_Data for this task_.
=====
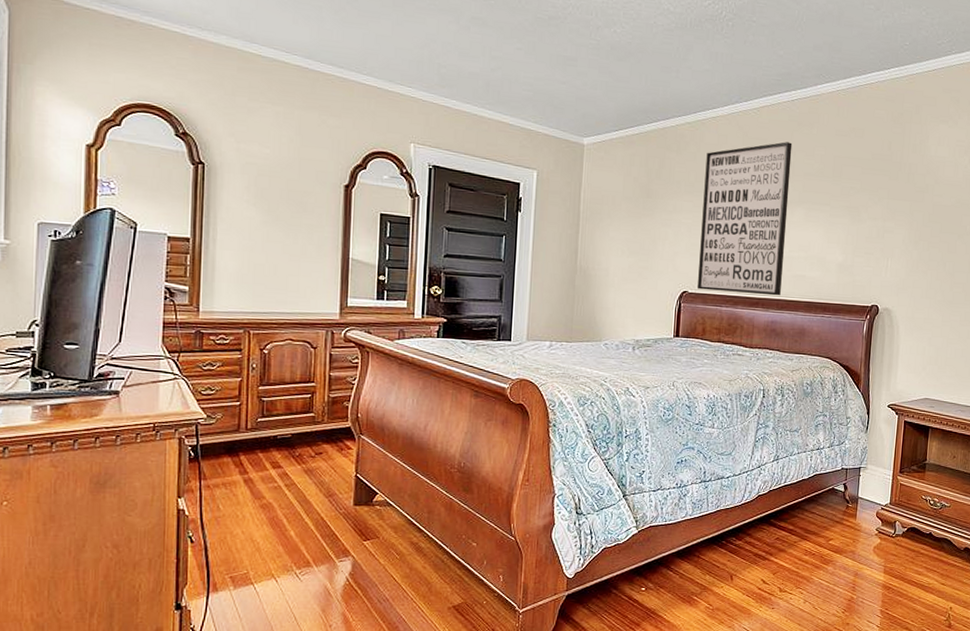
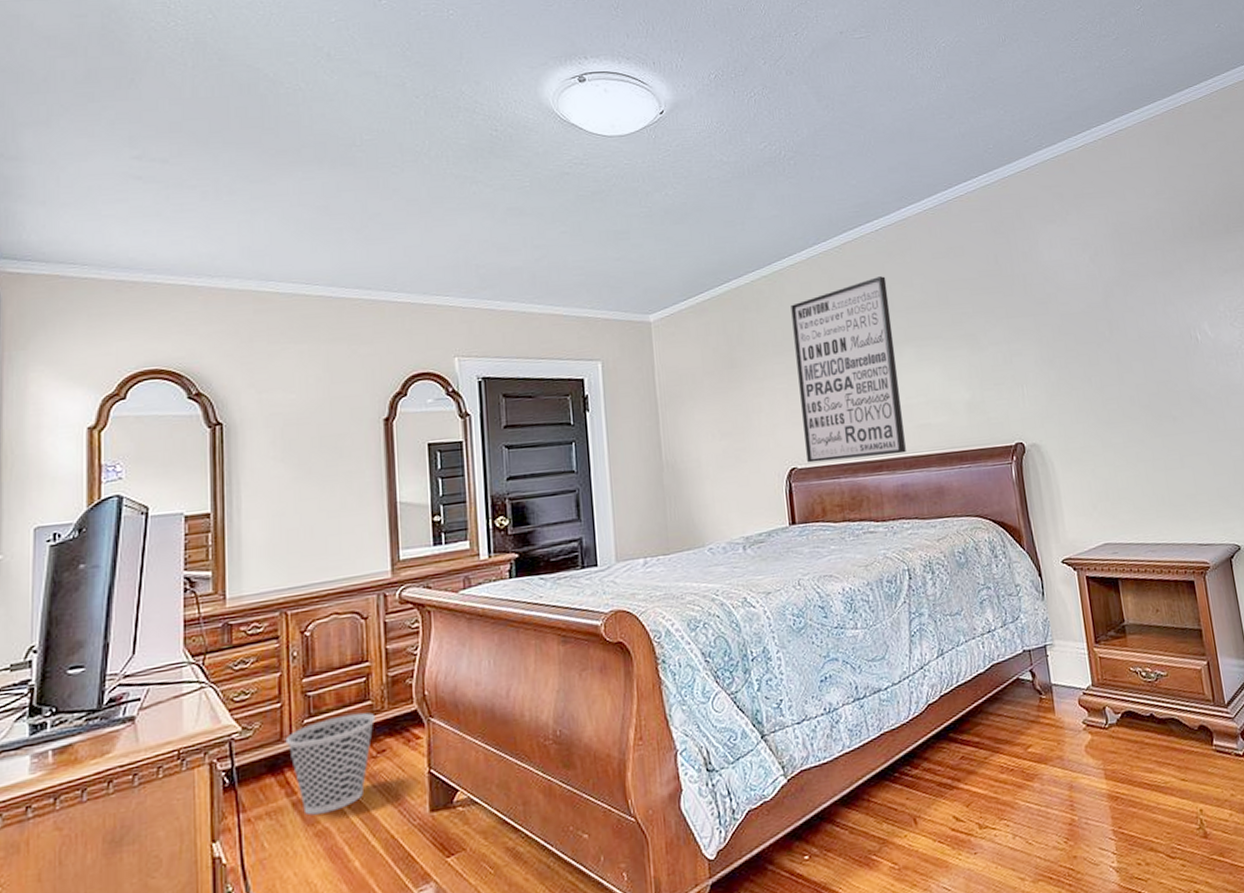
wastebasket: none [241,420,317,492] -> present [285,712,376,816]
=====
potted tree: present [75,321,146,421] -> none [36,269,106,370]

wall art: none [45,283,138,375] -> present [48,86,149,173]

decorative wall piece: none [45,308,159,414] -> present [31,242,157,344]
=====
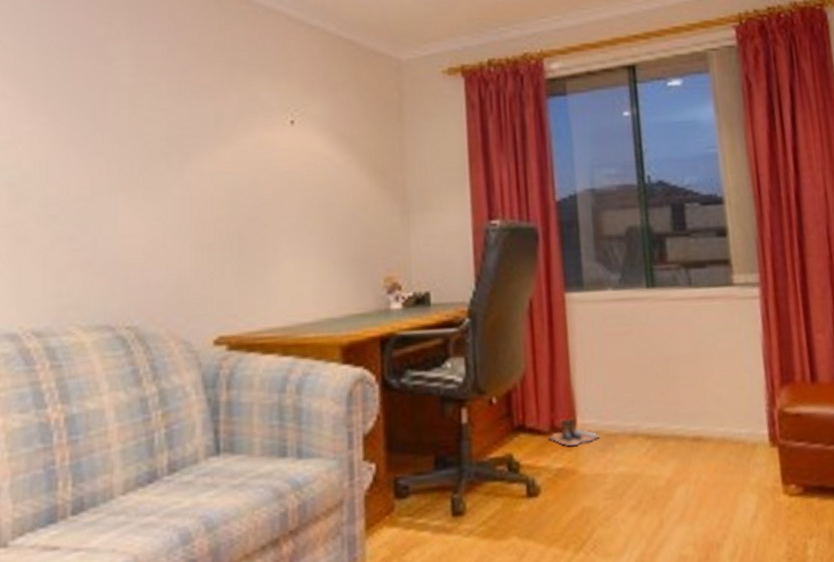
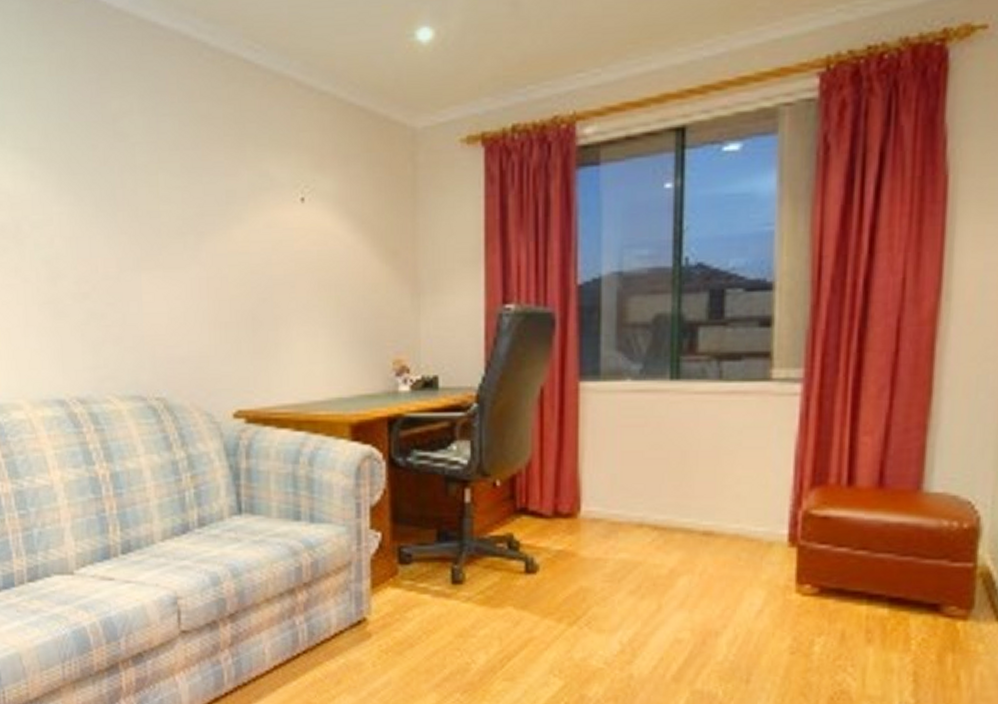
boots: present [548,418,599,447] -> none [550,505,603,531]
=====
_What you should do_.
If a line in the entries includes the word "wall", copy that line out.

_Reply_.
wall art: none [45,283,138,375] -> present [48,86,149,173]
decorative wall piece: none [45,308,159,414] -> present [31,242,157,344]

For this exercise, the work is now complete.